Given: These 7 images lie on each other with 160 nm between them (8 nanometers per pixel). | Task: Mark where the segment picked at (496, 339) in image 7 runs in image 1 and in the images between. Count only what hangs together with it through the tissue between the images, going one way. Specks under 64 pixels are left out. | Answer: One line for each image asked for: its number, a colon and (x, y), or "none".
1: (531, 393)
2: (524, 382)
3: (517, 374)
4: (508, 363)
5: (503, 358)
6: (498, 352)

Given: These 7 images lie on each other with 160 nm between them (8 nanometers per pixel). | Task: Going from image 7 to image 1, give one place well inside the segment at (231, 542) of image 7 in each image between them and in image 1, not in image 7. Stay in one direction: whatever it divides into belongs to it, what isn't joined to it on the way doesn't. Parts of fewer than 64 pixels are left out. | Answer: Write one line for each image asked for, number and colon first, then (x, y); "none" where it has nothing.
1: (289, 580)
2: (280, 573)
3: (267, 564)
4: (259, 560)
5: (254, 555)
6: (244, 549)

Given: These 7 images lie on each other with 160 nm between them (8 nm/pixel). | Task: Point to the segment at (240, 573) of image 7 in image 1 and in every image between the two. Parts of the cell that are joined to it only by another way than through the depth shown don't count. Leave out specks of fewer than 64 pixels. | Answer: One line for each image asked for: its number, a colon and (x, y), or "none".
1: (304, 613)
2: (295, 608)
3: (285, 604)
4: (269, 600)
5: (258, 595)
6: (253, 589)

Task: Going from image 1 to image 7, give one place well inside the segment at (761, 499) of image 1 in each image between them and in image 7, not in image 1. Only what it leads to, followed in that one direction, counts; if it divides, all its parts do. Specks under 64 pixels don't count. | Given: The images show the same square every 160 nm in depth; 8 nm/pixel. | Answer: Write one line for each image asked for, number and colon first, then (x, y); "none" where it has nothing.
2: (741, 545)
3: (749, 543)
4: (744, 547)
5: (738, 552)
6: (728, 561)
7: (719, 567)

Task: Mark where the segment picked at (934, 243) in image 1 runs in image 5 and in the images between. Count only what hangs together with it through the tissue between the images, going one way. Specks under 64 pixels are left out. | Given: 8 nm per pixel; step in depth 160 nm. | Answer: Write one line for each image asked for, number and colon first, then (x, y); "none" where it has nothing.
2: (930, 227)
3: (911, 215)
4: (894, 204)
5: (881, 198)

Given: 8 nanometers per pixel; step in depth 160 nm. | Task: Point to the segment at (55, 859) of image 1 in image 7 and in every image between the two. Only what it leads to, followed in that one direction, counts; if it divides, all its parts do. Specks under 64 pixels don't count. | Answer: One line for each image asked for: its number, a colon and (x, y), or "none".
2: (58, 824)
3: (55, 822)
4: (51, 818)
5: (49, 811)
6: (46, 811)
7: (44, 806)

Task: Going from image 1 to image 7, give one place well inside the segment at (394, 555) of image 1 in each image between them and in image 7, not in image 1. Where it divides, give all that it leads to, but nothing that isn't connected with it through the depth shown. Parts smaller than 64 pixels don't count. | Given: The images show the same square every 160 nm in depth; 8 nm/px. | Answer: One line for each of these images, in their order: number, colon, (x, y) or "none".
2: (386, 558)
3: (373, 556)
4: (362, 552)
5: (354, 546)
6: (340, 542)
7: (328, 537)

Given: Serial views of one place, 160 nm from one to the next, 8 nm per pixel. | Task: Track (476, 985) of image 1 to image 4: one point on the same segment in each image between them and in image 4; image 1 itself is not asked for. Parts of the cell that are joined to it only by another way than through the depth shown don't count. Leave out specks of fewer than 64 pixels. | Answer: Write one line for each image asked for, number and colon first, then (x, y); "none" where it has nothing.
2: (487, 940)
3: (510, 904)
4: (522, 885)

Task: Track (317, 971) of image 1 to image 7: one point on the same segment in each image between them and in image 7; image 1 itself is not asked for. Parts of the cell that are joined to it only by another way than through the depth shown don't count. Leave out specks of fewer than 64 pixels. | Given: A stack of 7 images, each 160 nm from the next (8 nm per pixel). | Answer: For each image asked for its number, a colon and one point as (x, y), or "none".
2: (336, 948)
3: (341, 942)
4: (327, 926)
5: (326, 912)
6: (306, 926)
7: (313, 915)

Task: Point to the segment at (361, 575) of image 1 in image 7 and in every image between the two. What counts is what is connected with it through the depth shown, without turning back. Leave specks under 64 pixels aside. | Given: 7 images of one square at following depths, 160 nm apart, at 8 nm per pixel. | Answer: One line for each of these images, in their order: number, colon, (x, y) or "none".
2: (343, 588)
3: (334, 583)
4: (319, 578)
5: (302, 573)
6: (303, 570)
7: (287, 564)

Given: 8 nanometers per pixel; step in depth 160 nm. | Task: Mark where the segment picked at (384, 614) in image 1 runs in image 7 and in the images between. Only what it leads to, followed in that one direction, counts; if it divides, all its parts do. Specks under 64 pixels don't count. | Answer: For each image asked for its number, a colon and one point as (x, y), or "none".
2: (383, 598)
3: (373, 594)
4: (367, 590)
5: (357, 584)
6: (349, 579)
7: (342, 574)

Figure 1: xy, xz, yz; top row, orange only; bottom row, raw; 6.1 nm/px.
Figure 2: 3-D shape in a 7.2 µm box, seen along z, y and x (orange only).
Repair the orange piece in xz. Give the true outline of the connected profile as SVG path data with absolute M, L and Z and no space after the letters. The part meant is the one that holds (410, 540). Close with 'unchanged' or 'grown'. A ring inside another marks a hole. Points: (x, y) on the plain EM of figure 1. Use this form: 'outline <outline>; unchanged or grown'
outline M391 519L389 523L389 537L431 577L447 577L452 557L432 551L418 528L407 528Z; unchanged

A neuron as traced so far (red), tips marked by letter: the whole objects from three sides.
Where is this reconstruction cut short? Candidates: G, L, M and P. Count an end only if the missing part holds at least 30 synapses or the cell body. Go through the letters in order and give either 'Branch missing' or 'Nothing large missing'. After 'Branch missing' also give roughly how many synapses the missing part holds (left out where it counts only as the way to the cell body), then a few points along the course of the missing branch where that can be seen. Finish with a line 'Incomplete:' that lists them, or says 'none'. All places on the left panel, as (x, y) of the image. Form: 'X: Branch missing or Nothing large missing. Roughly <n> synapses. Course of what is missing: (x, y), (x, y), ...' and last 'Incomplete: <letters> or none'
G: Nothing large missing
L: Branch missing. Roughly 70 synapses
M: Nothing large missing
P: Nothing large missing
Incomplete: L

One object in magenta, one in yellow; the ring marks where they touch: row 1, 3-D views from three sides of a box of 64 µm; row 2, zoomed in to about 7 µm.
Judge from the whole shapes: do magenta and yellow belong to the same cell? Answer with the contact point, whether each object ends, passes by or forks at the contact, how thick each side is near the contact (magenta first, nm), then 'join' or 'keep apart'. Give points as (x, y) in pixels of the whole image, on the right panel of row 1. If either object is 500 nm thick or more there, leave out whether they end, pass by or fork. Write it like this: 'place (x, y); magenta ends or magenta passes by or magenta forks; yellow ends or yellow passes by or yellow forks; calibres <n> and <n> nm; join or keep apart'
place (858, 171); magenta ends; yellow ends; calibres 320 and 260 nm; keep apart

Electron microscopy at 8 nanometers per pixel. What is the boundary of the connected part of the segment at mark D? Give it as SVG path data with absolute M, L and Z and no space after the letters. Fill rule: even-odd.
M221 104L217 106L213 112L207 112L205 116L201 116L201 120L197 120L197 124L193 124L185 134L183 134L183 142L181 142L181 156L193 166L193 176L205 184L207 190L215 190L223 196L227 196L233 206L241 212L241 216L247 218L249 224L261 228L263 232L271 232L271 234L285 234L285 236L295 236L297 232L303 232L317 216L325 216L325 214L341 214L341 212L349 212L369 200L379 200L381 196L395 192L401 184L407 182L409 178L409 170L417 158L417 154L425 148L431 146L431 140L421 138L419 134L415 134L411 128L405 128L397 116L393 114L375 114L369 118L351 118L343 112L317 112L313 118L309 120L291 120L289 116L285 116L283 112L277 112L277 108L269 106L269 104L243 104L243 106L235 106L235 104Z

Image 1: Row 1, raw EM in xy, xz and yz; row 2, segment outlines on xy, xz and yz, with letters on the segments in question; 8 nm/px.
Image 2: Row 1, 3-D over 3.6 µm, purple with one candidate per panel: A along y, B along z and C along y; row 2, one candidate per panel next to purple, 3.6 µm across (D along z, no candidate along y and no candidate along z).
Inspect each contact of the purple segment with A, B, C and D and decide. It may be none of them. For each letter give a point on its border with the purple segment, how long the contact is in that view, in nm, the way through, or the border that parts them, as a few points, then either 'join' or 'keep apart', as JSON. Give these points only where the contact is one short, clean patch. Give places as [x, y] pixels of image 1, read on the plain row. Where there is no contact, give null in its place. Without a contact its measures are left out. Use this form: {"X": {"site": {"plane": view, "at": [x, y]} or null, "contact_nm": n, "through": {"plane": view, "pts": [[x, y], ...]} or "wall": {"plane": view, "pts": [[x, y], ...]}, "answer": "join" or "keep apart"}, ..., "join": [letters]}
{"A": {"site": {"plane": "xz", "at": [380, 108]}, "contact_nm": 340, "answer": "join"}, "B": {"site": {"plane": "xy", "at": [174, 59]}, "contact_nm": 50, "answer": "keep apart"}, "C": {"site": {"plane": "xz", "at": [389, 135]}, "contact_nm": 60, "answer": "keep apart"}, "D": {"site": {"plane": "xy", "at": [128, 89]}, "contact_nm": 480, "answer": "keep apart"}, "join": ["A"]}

::::

#### [Prompt]
From the records above, count the lines that contain "sides". Only the number should be written.

#### [Written reply]
2